Senior Software Engineer, C++ for LLM Evaluation
from $40/hour
About this role
Role Overview: This position offers the opportunity to work on innovative projects focused on building evaluation and training datasets for large language models (LLMs) in realistic software engineering contexts. You will play a crucial role in developing verifiable software engineering tasks based on public repository histories, utilizing a synthetic approach with human-in-the-loop methodologies to enhance dataset coverage across various programming languages and difficulty levels.
Key Responsibilities:
- Analyze and triage GitHub issues across trending open-source libraries.
- Set up and configure code repositories, including Dockerization and environment setup.
- Evaluate unit test coverage and quality.
- Modify and run codebases locally to assess LLM performance in bug-fixing scenarios.
- Collaborate with researchers to design and identify repositories and issues that present challenges for LLMs.
- Lead a team of junior engineers to collaborate on projects.
Qualifications:
- Minimum of 3 years of overall experience.
- Strong experience with C++.
- Proficiency with Git, Docker, and basic software pipeline setup.
- Ability to understand and navigate complex codebases.
- Comfortable running, modifying, and testing real-world projects locally.
- Experience contributing to or evaluating open-source projects is a plus.
Nice to Have:
- Previous participation in LLM research or evaluation projects.
- Experience building or testing developer tools or automation agents.
Work Terms:
- Commitments Required: At least 4 hours per day and a minimum of 20 hours per week with 4 hours of overlap with PST. Options for time commitment include 20 hrs/week, 30 hrs/week, or 40 hrs/week.

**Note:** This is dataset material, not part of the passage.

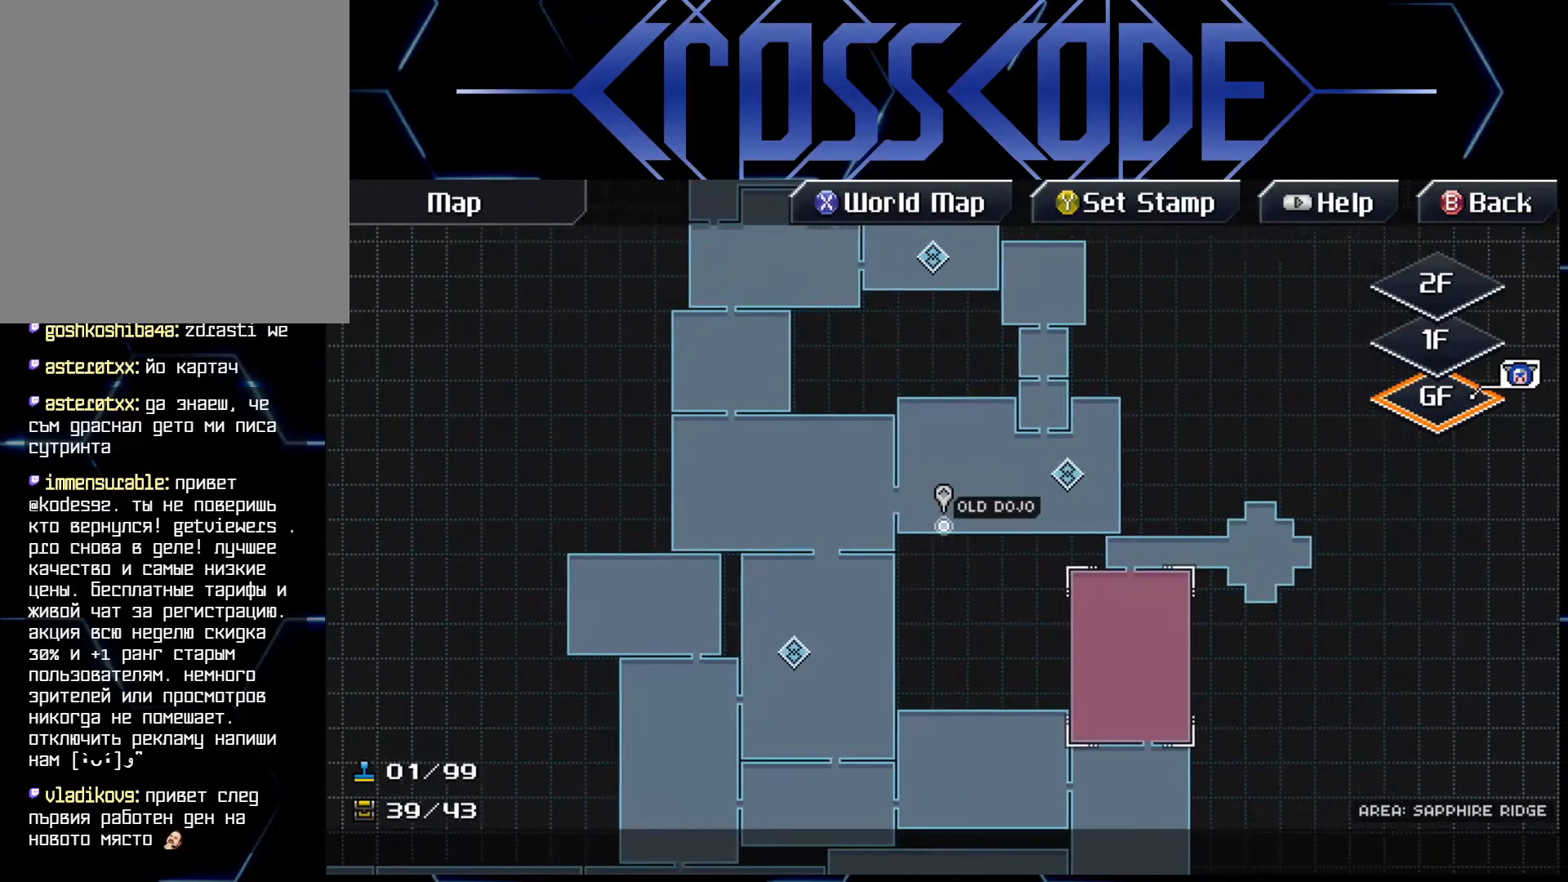
{"buttons": [], "left_stick": "center", "right_stick": "center", "events": [[233, "left_stick", "center"]]}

- Employment Type: Contractor assignment (no medical/paid leave).
- Location: Open to candidates in India, Pakistan, Nigeria, Kenya, Egypt, Ghana, Bangladesh, Turkey, and Mexico.
Compensation: Competitive compensation commensurate with experience.
Eligibility: Candidates must be eligible to work in the specified locations without requiring sponsorship.
Evaluation Process: The evaluation process includes two rounds of interviews: a 60-minute technical interview followed by a 30-minute technical and cultural discussion.